» **What is expected**
Look for the line containing "For every layout" in the listing below. Retype that line and every subsequent line through the last one, and only those.

» **Source information**
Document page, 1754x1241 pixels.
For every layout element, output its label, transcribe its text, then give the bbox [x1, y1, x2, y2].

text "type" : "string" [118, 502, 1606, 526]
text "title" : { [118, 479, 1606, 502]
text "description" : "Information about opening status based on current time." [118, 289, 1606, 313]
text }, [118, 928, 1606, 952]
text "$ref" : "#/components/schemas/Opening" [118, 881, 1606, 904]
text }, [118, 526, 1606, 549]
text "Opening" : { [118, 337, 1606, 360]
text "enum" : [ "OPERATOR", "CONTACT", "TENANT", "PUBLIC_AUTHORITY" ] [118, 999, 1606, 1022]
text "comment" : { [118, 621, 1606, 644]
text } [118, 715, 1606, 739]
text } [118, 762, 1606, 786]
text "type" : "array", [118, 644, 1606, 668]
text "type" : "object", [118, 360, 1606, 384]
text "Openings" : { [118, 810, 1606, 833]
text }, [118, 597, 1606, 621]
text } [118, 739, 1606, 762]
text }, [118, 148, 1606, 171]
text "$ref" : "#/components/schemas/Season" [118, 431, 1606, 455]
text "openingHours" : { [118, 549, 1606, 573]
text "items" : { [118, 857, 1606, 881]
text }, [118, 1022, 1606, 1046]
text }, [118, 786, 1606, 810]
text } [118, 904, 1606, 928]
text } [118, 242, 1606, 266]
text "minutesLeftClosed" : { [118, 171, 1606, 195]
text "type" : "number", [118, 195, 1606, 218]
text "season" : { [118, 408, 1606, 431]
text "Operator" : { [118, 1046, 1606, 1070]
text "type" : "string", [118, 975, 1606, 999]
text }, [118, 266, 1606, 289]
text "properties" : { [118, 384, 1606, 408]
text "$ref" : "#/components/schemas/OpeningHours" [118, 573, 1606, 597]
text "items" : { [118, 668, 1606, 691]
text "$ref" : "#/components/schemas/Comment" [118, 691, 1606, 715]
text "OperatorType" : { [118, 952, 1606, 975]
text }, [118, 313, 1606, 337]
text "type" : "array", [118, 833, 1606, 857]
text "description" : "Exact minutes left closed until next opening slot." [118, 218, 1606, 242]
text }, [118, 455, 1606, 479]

» **Response to this exercise**
For every layout element, output its label, transcribe its text, then give the bbox [x1, y1, x2, y2].

text "type" : "string" [118, 502, 1606, 526]
text "title" : { [118, 479, 1606, 502]
text "description" : "Information about opening status based on current time." [118, 289, 1606, 313]
text }, [118, 928, 1606, 952]
text "$ref" : "#/components/schemas/Opening" [118, 881, 1606, 904]
text }, [118, 526, 1606, 549]
text "Opening" : { [118, 337, 1606, 360]
text "enum" : [ "OPERATOR", "CONTACT", "TENANT", "PUBLIC_AUTHORITY" ] [118, 999, 1606, 1022]
text "comment" : { [118, 621, 1606, 644]
text } [118, 715, 1606, 739]
text } [118, 762, 1606, 786]
text "type" : "array", [118, 644, 1606, 668]
text "type" : "object", [118, 360, 1606, 384]
text "Openings" : { [118, 810, 1606, 833]
text }, [118, 597, 1606, 621]
text } [118, 739, 1606, 762]
text }, [118, 148, 1606, 171]
text "$ref" : "#/components/schemas/Season" [118, 431, 1606, 455]
text "openingHours" : { [118, 549, 1606, 573]
text "items" : { [118, 857, 1606, 881]
text }, [118, 1022, 1606, 1046]
text }, [118, 786, 1606, 810]
text } [118, 904, 1606, 928]
text } [118, 242, 1606, 266]
text "minutesLeftClosed" : { [118, 171, 1606, 195]
text "type" : "number", [118, 195, 1606, 218]
text "season" : { [118, 408, 1606, 431]
text "Operator" : { [118, 1046, 1606, 1070]
text "type" : "string", [118, 975, 1606, 999]
text }, [118, 266, 1606, 289]
text "properties" : { [118, 384, 1606, 408]
text "$ref" : "#/components/schemas/OpeningHours" [118, 573, 1606, 597]
text "items" : { [118, 668, 1606, 691]
text "$ref" : "#/components/schemas/Comment" [118, 691, 1606, 715]
text "OperatorType" : { [118, 952, 1606, 975]
text }, [118, 313, 1606, 337]
text "type" : "array", [118, 833, 1606, 857]
text "description" : "Exact minutes left closed until next opening slot." [118, 218, 1606, 242]
text }, [118, 455, 1606, 479]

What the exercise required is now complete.